WORK INSTRUCTION. The required output is every entry below, copied exactly.

*** EXERCISE MATERIAL Section Begins ***

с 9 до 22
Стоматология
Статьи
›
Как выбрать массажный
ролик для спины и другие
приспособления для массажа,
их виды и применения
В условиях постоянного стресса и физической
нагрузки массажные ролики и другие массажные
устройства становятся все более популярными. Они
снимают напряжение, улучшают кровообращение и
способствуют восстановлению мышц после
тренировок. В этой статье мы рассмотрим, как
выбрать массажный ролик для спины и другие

*** EXERCISE MATERIAL Section Ends ***

OUTPUT OF THE EXERCISE.
с 9 до 22
Стоматология
Статьи
›
Как выбрать массажный
ролик для спины и другие
приспособления для массажа,
их виды и применения
В условиях постоянного стресса и физической
нагрузки массажные ролики и другие массажные
устройства становятся все более популярными. Они
снимают напряжение, улучшают кровообращение и
способствуют восстановлению мышц после
тренировок. В этой статье мы рассмотрим, как
выбрать массажный ролик для спины и другие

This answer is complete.